Chief operating officer, Alliance Group
There was no guarantee Virginia would legalize casino gambling when Alliance Group was called in September 2018 to help launch what The United Co. CEO Jim McGlothlin characterized as a “moonshot idea” from his childhood friend and business partner Clyde Stacy. The pitch: To build a resort and casino at the dormant Bristol Mall, which had been purchased by Stacy, president of Par Ventures LLC. “They needed to embark on what became a two-year legislative effort,” says Andy Poarch, who led the communications and outreach efforts that helped the planned $400 million Bristol Hard Rock Hotel & Casino receive overwhelming approval from local voters in a November referendum. Planned to begin construction in early fall 2021, the casino will serve as an economic catalyst for Bristol and Southwest Virginia, Poarch says.
Emily Hasty Reynolds
Executive director of governmental affairs, Hampton Roads Chamber
In December, Emily Reynolds marks the end of her first year as director of governmental affairs for the Hampton Roads Chamber. She had plenty of business and politics to keep her busy during a year that coincided with a presidential election and the General Assembly’s extended session during a pandemic. Her duties this year included arranging Virginia’s 2nd Congressional District debate, which the chamber hosted in October. A 2018 Liberty University graduate, Reynolds worked as a legislative aide for state Sen. Stephen D. Newman, R-Lynchburg, before joining the chamber. She’s hopeful the long-lauded Virginia Way will emerge in 2021 and overtake the partisan divide.
Partner, Capital Results
No tax breaks, no public funds — “not one single penny,” Jay Smith says of the planned $500 million Norfolk Resort & Casino. “That resonates with people.” It did for 65% of Norfolk voters, who approved the casino in a November referendum. Smith is spokesman for the Pamunkey Indian Tribe and its Norfolk casino project, which he says will create 2,500 permanent jobs, $30 million annually for Virginia’s public schools and $30 million in new annual revenue for Norfolk. Smith attended Virginia Tech, stayed for graduate school and started with Capital Results a month after it was formed in 1999, helping a variety of clients with messaging and public relations. The Pamunkey tribe, which also wants to build a casino in Richmond, plans to start work on its Norfolk project in 2021, when Smith also has his sights set on climbing Mount Rainier.

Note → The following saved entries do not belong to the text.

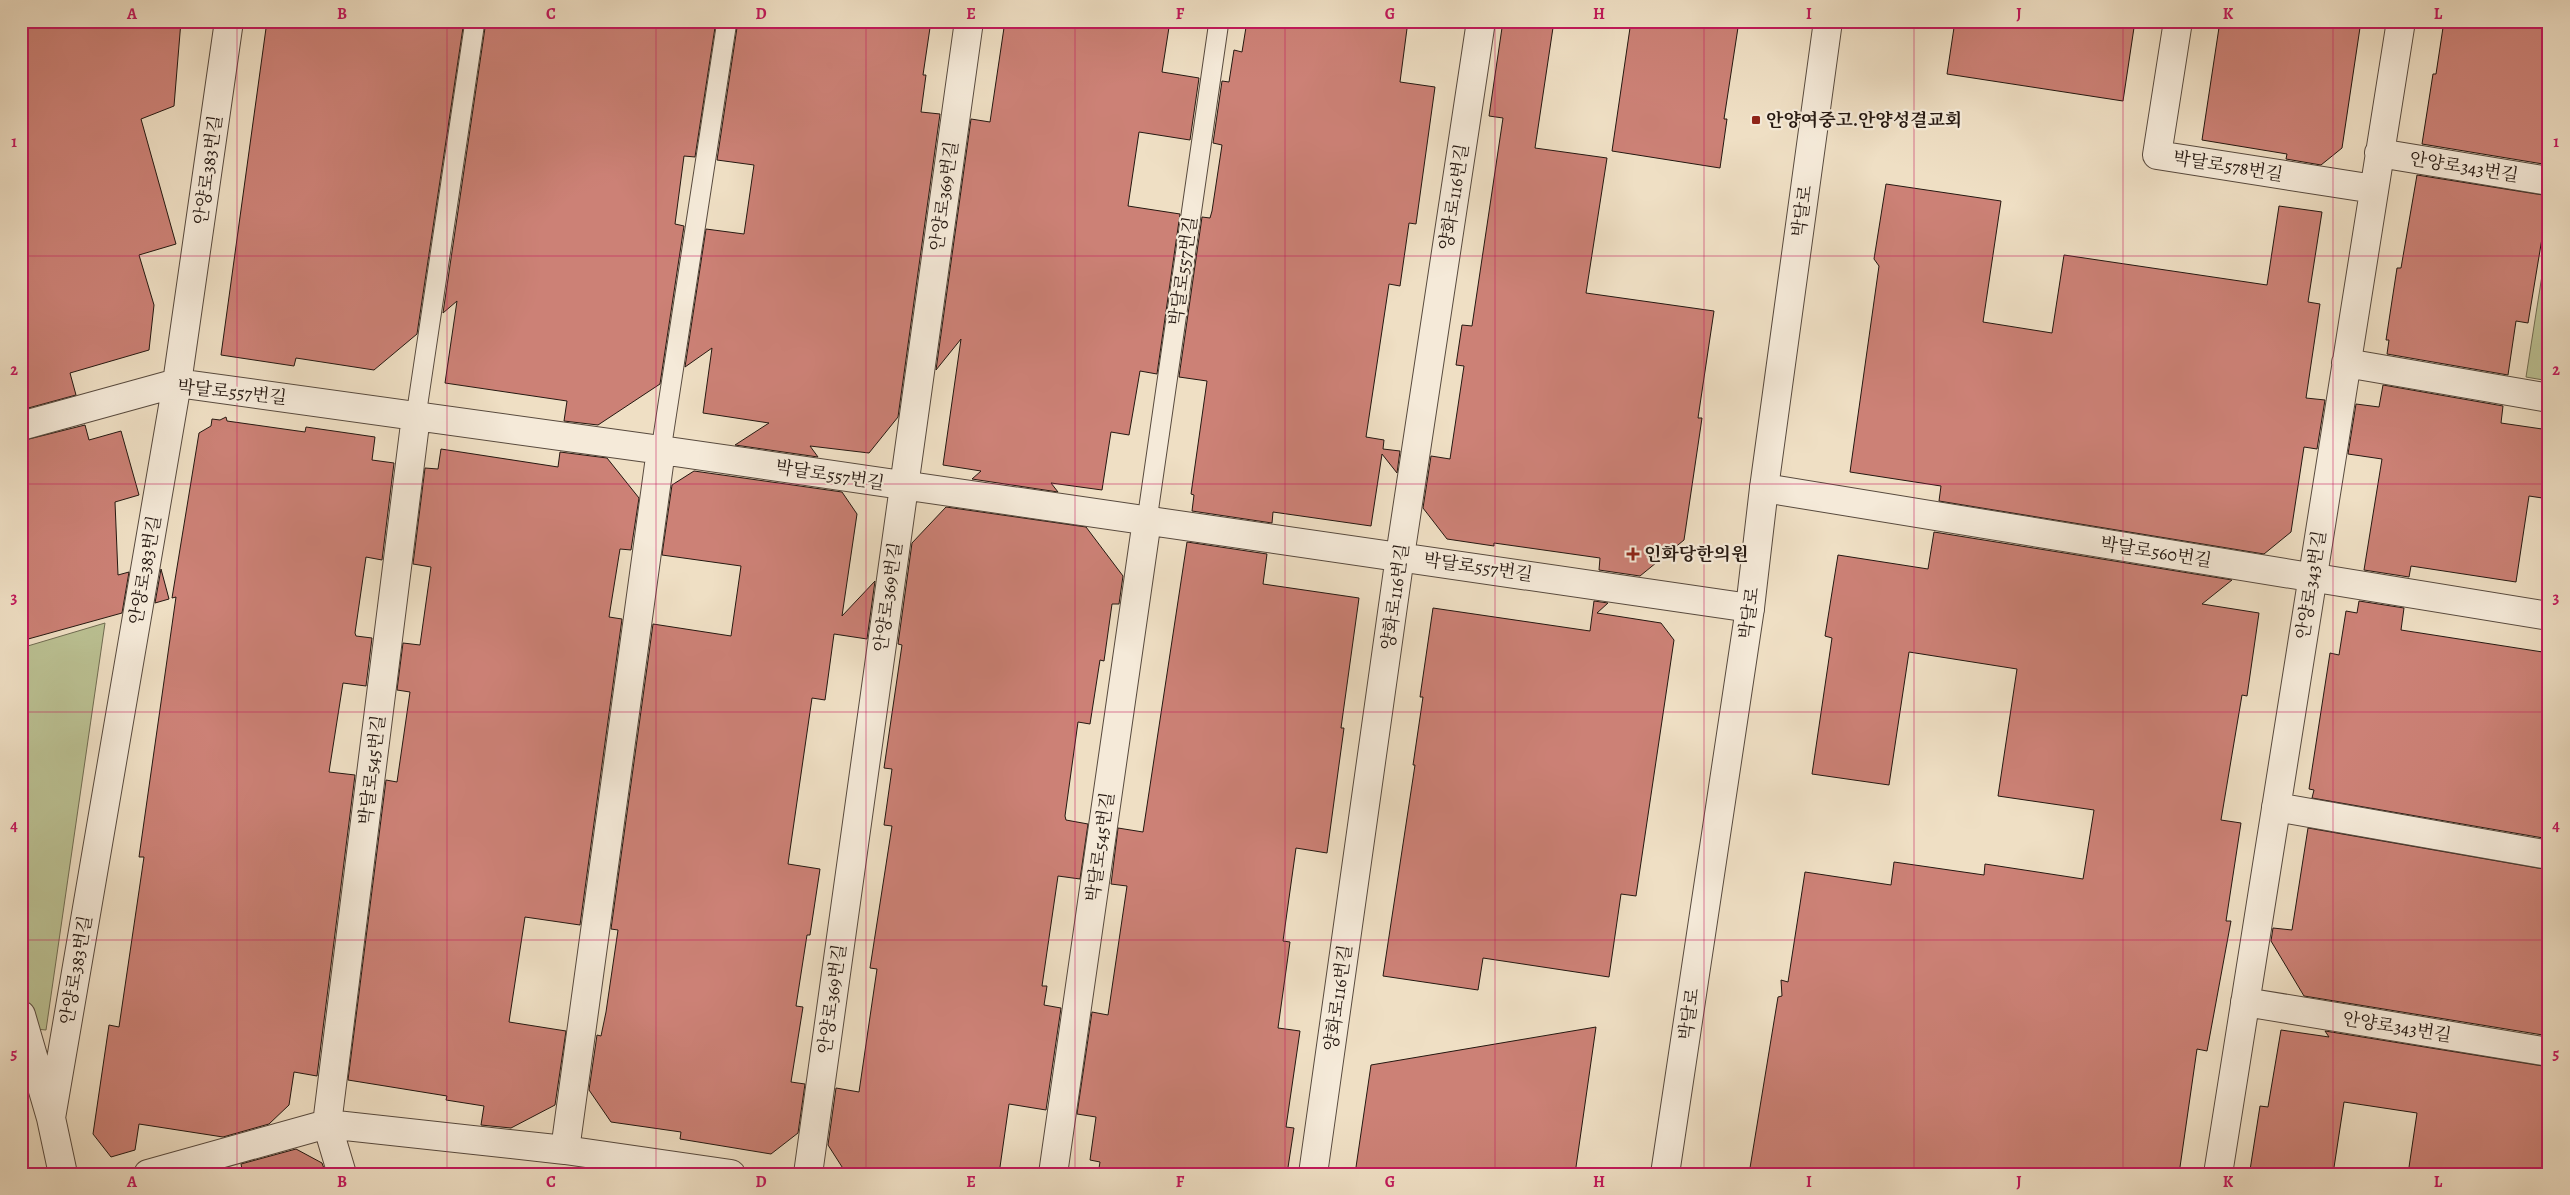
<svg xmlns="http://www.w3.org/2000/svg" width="2570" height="1195" viewBox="0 0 2570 1195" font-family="Alegreya,'Noto Serif KR',serif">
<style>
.green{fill:#bbc193;stroke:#706c52}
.building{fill:#cc8176;stroke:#251811}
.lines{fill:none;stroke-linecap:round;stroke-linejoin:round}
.service-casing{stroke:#584a3e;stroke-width:21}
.minor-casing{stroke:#584a3e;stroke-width:30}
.tertiary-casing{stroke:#584a3e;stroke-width:30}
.service{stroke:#f5ead9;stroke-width:19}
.minor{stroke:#f5ead9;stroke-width:28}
.tertiary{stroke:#f5ead9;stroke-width:28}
.grid{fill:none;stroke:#c2185b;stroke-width:1;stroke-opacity:0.55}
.poi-dot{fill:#8f2418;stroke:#f5ead9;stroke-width:2}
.labels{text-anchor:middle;stroke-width:4.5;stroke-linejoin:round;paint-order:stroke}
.poi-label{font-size:18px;font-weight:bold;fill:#251811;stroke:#f5ead9;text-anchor:start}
.street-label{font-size:18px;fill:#251811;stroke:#f5ead9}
.neatline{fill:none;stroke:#c2185b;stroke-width:2}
.grid-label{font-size:16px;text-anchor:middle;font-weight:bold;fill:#c2185b}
</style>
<rect width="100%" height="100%" fill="#efdfc4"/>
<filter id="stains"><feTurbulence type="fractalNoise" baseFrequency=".004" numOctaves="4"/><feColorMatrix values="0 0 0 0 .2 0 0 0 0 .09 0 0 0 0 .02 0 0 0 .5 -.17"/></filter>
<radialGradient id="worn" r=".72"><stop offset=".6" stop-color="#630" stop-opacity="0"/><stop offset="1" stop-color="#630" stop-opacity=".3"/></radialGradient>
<path class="green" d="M 2549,231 L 2549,381 L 2526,377 Z
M 105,623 L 46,1030 L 35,1029 L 21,981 L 21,648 Z"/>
<path class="building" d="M 21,21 L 181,21 L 174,106 L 141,119 L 176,244 L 139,255 L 154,305 L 149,350 L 70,373 L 76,395 L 21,410 Z
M 267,21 L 464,21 L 417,334 L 374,370 L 296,358 L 294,366 L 221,355 Z
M 486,21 L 716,21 L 695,157 L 684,156 L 675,224 L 684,226 L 660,384 L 598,425 L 564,421 L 567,401 L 445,383 L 457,301 L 443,313 Z
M 738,21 L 931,21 L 923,75 L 926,75 L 921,112 L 940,114 L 898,417 L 869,453 L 810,446 L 818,457 L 735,445 L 769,423 L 703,413 L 712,348 L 685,367 L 706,229 L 744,234 L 754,165 L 717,160 Z
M 1005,21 L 1170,21 L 1162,72 L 1199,78 L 1190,140 L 1139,132 L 1128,206 L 1180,214 L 1157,374 L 1140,371 L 1129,435 L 1111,432 L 1102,490 L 1051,483 L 1058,492 L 972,479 L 981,471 L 943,465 L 961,339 L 936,370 L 971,119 L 990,122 Z
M 1247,21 L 1408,21 L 1400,82 L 1435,87 L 1416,224 L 1409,223 L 1400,286 L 1389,284 L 1366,437 L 1384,440 L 1383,449 L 1400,451 L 1397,473 L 1382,454 L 1371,526 L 1273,512 L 1272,523 L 1192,511 L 1194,495 L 1191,494 L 1207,381 L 1179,377 L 1202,217 L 1210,218 L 1212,211 L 1222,145 L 1213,143 L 1222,81 L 1229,82 L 1234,50 L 1242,52 Z
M 1503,21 L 1554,21 L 1535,148 L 1607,158 L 1586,293 L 1714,311 L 1698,418 L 1702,418 L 1684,540 L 1640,576 L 1599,570 L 1600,558 L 1494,543 L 1494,546 L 1447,539 L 1423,508 L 1431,456 L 1450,459 L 1464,366 L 1456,365 L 1462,325 L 1472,326 L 1503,118 L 1489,116 Z
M 1631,21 L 1739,21 L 1724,119 L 1727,119 L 1720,168 L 1612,151 Z
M 1955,21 L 2135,21 L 2123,101 L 1947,74 Z
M 2220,21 L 2361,21 L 2342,148 L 2321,165 L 2286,159 L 2287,154 L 2202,140 Z
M 2444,21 L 2549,21 L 2549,165 L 2422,144 L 2433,74 L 2436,74 Z
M 2417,175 L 2549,196 L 2528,323 L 2516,321 L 2508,375 L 2387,354 L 2389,340 L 2386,340 L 2397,268 L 2401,268 Z
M 1886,184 L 2001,201 L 1983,322 L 2052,333 L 2064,255 L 2267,285 L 2279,206 L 2322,212 L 2308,302 L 2320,304 L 2306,398 L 2325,400 L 2317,449 L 2304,447 L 2291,532 L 2264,554 L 1939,501 L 1941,486 L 1850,472 L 1879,266 L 1874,259 Z
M 2383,385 L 2503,406 L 2501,423 L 2549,430 L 2549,499 L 2529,496 L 2516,582 L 2411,566 L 2409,577 L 2364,570 L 2382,459 L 2348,454 L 2356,404 L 2379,407 Z
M 226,417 L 227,421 L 305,432 L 306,427 L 375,437 L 372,460 L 394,463 L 382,560 L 366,557 L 355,633 L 356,636 L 372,638 L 366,686 L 343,683 L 329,772 L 355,775 L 317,1076 L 294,1072 L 289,1105 L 269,1124 L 223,1137 L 139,1124 L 135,1150 L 111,1157 L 93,1134 L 109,1025 L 119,1027 L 144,857 L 139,857 L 176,597 L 172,598 L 199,433 L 211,426 L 212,419 L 220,420 Z
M 85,425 L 89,440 L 121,431 L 139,495 L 115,502 L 118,575 L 129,572 L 122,613 L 21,641 L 21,441 Z
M 441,449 L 558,467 L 560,452 L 607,458 L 639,498 L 631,550 L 620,549 L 609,617 L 622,619 L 580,925 L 525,917 L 509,1022 L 566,1031 L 555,1105 L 511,1128 L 481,1125 L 484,1106 L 446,1100 L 447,1096 L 348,1080 L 386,780 L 397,782 L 410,692 L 397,690 L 403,643 L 420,645 L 431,567 L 413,564 L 425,468 L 438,469 Z
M 694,471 L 842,492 L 857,514 L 842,616 L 875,581 L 867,639 L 834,634 L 825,700 L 812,698 L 788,864 L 820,869 L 810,935 L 807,935 L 796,1006 L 803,1007 L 791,1082 L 805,1084 L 798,1133 L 771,1154 L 680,1139 L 681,1132 L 611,1122 L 589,1090 L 597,1035 L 601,1036 L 606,1012 L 618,930 L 611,929 L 653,624 L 731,636 L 741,566 L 662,555 L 672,485 Z
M 946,507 L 1086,527 L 1123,576 L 1119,604 L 1112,604 L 1104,661 L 1100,660 L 1090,724 L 1078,722 L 1065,816 L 1066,820 L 1088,824 L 1080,879 L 1058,876 L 1042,986 L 1047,986 L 1044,1005 L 1061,1008 L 1046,1110 L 1009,1104 L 999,1174 L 867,1174 L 844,1170 L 828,1145 L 836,1088 L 859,1092 L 877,969 L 870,968 L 892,826 L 884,825 L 892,769 L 884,768 L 902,645 L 898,644 L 912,543 Z
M 1934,532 L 2232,580 L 2202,604 L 2259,613 L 2247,696 L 2242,695 L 2221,820 L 2241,823 L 2226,921 L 2231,921 L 2207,1051 L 2197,1049 L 2179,1174 L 1749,1174 L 1778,997 L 1782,996 L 1781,980 L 1788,982 L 1805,872 L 1891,885 L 1894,862 L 1984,875 L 1985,864 L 2083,879 L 2094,810 L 1998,796 L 2017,669 L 1909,652 L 1889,785 L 1812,774 L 1832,638 L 1825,636 L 1838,555 L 1928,569 Z
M 1187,542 L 1267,554 L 1263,584 L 1359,598 L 1341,728 L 1344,728 L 1327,853 L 1296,848 L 1283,941 L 1290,942 L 1278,1028 L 1300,1031 L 1286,1127 L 1294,1128 L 1287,1174 L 1098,1174 L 1100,1162 L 1090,1160 L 1096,1117 L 1077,1114 L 1092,1012 L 1108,1015 L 1127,886 L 1111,884 L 1118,828 L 1143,832 Z
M 161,569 L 169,599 L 155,603 Z
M 1594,601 L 1608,603 L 1597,613 L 1661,623 L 1674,640 L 1636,896 L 1621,894 L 1609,977 L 1483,958 L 1478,990 L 1383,976 L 1415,765 L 1413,765 L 1423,697 L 1420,697 L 1433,608 L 1590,631 Z
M 2359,601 L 2404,608 L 2401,630 L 2549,653 L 2549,839 L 2312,798 L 2314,790 L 2309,789 L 2330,653 L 2339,655 L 2346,611 L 2357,613 Z
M 2308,828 L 2549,870 L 2549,1036 L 2304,996 L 2271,941 L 2273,928 L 2292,930 Z
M 1596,1027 L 1575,1174 L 1355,1174 L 1371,1065 Z
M 2281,1030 L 2329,1037 L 2325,1031 L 2549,1067 L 2549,1174 L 2408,1174 L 2417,1113 L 2344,1102 L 2333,1174 L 2273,1174 L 2250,1170 L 2260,1106 L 2268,1107 Z
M 296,1149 L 322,1163 L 326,1174 L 243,1174 L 241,1164 Z"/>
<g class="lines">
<g class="service-casing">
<path id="service" d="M 416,416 L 475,21
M 661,450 L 727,21
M 1147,520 L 1219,21"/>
</g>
<g class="minor-casing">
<path id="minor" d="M 2178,21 L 2157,155 L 2374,189
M 2379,153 L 2549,181
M 2346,363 L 2549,398
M 21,426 L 177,383 L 661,450 L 1750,608
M 1764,488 L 2549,616
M 2276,807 L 2549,855
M 2245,1002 L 2549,1052
M 21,1015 L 51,1118 L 63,1174
M 51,1118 L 177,383 L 229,21
M 565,1150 L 661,450
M 148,1174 L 327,1124 L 565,1150 L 731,1174
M 342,1174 L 327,1124 L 416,416
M 808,1174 L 969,21
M 1053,1174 L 1147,520
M 1313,1174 L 1400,556 L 1481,21
M 2218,1174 L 2401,21"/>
</g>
<g class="tertiary-casing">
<path id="tertiary" d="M 1665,1174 L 1750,608 L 1764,488 L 1828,21"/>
</g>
<use href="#service" class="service"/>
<use href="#minor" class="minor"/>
<use href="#tertiary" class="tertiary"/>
</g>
<path class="grid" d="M 237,21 L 237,1174M 447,21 L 447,1174M 656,21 L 656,1174M 866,21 L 866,1174M 1075,21 L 1075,1174M 1285,21 L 1285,1174M 1495,21 L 1495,1174M 1704,21 L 1704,1174M 1914,21 L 1914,1174M 2123,21 L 2123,1174M 2333,21 L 2333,1174M 21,256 L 2549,256M 21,484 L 2549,484M 21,712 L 2549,712M 21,940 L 2549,940"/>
<g class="poi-dot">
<rect x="1751" y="115" width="10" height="10" rx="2.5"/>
<path d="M1630.5 546.5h5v5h5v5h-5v5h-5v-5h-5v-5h5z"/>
</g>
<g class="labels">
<g class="poi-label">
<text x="1766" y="126">안양여중고.안양성결교회</text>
<text x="1644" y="560">인화당한의원</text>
</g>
<g class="street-label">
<text transform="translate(2228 166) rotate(9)" y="6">박달로578번길</text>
<text transform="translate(2464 167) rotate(9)" y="6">안양로343번길</text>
<text transform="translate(208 170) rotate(-82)" y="6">안양로383번길</text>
<text transform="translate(944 196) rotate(-82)" y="6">안양로369번길</text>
<text transform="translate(1454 197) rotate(-81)" y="6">양화로116번길</text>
<text transform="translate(1802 211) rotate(-82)" y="6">박달로</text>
<text transform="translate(1183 271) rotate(-82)" y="6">박달로557번길</text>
<text transform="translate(232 392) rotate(6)" y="6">박달로557번길</text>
<text transform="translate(830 475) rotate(9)" y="6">박달로557번길</text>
<text transform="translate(2156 552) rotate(9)" y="6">박달로560번길</text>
<text transform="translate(1478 567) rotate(8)" y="6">박달로557번길</text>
<text transform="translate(145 570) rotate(-80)" y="6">안양로383번길</text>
<text transform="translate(2311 585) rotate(-81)" y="6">안양로343번길</text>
<text transform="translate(888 597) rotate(-82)" y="6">안양로369번길</text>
<text transform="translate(1395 597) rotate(-82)" y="6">양화로116번길</text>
<text transform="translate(1749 613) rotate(-82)" y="6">박달로</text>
<text transform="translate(372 770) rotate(-83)" y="6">박달로545번길</text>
<text transform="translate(1100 847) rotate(-82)" y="6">박달로545번길</text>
<text transform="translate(76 970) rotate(-80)" y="6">안양로383번길</text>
<text transform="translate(1338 998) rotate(-82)" y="6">양화로116번길</text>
<text transform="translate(832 999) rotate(-82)" y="6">안양로369번길</text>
<text transform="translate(1689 1014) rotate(-82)" y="6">박달로</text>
<text transform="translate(2397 1027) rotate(9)" y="6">안양로343번길</text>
</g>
</g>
<rect width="2570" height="1195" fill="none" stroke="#efdfc4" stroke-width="55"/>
<rect x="28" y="28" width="2514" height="1140" class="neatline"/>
<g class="grid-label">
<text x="132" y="19">A</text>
<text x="342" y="19">B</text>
<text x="551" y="19">C</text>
<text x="761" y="19">D</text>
<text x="971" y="19">E</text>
<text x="1180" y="19">F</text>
<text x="1390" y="19">G</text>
<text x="1599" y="19">H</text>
<text x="1809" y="19">I</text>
<text x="2019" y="19">J</text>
<text x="2228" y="19">K</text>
<text x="2438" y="19">L</text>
<text x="14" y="147">1</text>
<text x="2556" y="147">1</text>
<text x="14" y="375">2</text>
<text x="2556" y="375">2</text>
<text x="14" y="603">3</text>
<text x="2556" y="603">3</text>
<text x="14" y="831">4</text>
<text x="2556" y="831">4</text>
<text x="14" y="1059">5</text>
<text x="2556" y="1059">5</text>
<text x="132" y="1187">A</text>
<text x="342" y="1187">B</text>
<text x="551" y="1187">C</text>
<text x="761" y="1187">D</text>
<text x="971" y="1187">E</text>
<text x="1180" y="1187">F</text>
<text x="1390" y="1187">G</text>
<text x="1599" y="1187">H</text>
<text x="1809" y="1187">I</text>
<text x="2019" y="1187">J</text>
<text x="2228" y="1187">K</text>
<text x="2438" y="1187">L</text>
</g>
<rect width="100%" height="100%" filter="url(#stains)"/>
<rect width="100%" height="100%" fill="url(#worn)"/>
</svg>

President and chief operating officer, Madison+Main
After spending the bulk of her career at Richmond branding, marketing and public relations agency Madison+Main, Molly Whitfield was named president in March. She joined the firm as traffic and production manager in 2007, working in every area of the agency for 13 of its 15 years. With Whitfield adding president to her title, Madison+Main’s founder and previous president, Dave Saunders, has been elevated to chief idea officer. Whitfield, who was born in Florida and grew up in Virginia, expects remote work to continue in 2021. She’ll also keep a business model that focuses on clients who make up no more than 15% to 20% of total billings. “I really am focused on overall efficiency,” Whitfield says, “and streamlining different things we do so that we can focus on the creativity.”